Selain pelaku, pelanggaran HAM berat pada masa lalu harus diselesaikan dengan menagih pertanggungjawaban negara. Semakin hari, hal itu semakin penting dan mendesak mengingat kecenderungan negara menghindar dari pertanggungjawabannya.
Negara (dalam hal ini penyelenggaraan negara secara kolektif) adalah salah satu aktor yang bertanggung jawab dalam pelanggaran HAM yang berat pada masa lalu. Pelanggaran HAM mengandung karakteristik keterlibatan negara sehingga efek yang ditimbulkan sistematis, meluas, dan tidak sporadis. Jikapun tidak, negara tetap harus bertanggung jawab akibat gagal melindungi publik ketika pelanggaran HAM berat itu terjadi.
Pertanggungjawaban negara dapat dikejar melalui mekanisme judisial dan nonjudisial. Khusus untuk jalur judisial, pengajuan gugatan perdata (melawan hukum oleh penguasa) dapat dipertimbangkan oleh para korban. Mekanisme perdata tidak akan bisa menyeret pelaku ke meja persidangan. Namun, setidaknya, itu dapat kembali meneguhkan bahwa negara harus bertanggung jawab atas perbuatan, pengabaian, dan kegagalannya dalam pelanggaran HAM berat pada masa lalu.

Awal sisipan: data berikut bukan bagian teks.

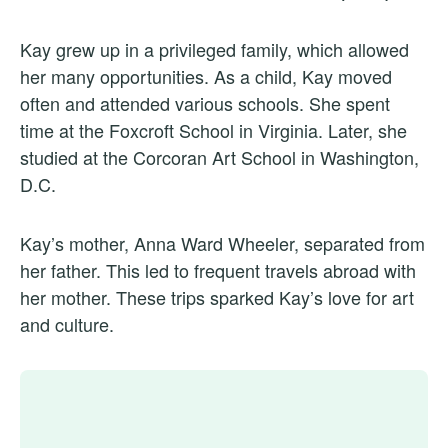
Kay grew up in a privileged family, which allowed
her many opportunities. As a child, Kay moved
often and attended various schools. She spent
time at the Foxcroft School in Virginia. Later, she
studied at the Corcoran Art School in Washington,
D.C.
Kay’s mother, Anna Ward Wheeler, separated from
her father. This led to frequent travels abroad with
her mother. These trips sparked Kay’s love for art
and culture.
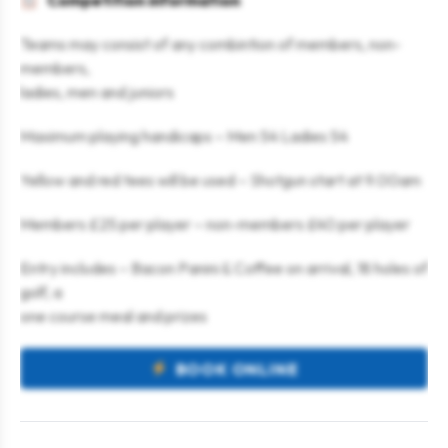
Competition information
Teams may consist of any combintion of members, non-
members,
ladies, men and juniors
Maximum playing handicaps – Men 54 Ladies 54
Yellow and red tees will be used – Shotgun start at 9.00am
Members £25 per player – non-members £40 per player
Entry includes – Bacon Panini & Coffee on arrival, 18 holes of
golf, a
one course meal and prizes
BOOK ONLINE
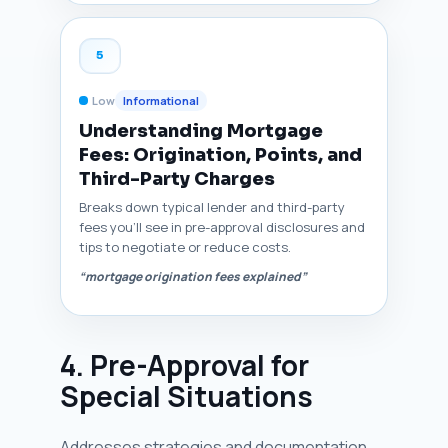
5
Low
Informational
Understanding Mortgage
Fees: Origination, Points, and
Third-Party Charges
Breaks down typical lender and third-party
fees you’ll see in pre-approval disclosures and
tips to negotiate or reduce costs.
“mortgage origination fees explained”
4. Pre-Approval for
Special Situations
Addresses strategies and documentation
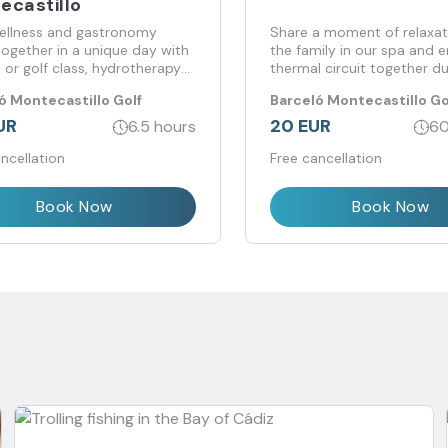
ecastillo
wellness and gastronomy
Share a moment of relaxat
ogether in a unique day with
the family in our spa and e
 or golf class, hydrotherapy
thermal circuit together du
 and lunch at Barceló
special hours for families.
ó Montecastillo Golf
Barceló Montecastillo Go
stillo.
UR
20 EUR
6.5 hours
60
ncellation
Free cancellation
Book Now
Book Now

Beberapa poin di atas disampaikan oleh Miko Ginting, peneliti Pusat Studi Hukum dan Kebijakan Indonesia (PSHK) dan pengajar Sekolah Tinggi Hukum Indonesia Jentera (STHI Jentera), sebagai narasumber dalam diskusi ““Penegakan Hukum dan Penyelesaian Kasus Pelanggaran HAM Berat Masa Lalu: Sebuah Nyali untuk Hak Asasi”. Acara itu diselenggarakan pada Rabu, 18 Januari 2017 oleh Jaringan Solidaritas Korban untuk Keadilan (JSKK) sebagai peringatan 10 tahun Aksi Kamisan. Bertempat di Aula Komisi Yudisial-Jakarta, para aktivis, akademisi, tokoh masyarakat, pemerintah, hingga jurnalis berkumpul untuk meretas jalan penyelesaian pelanggaran berat HAM pada masa lalu.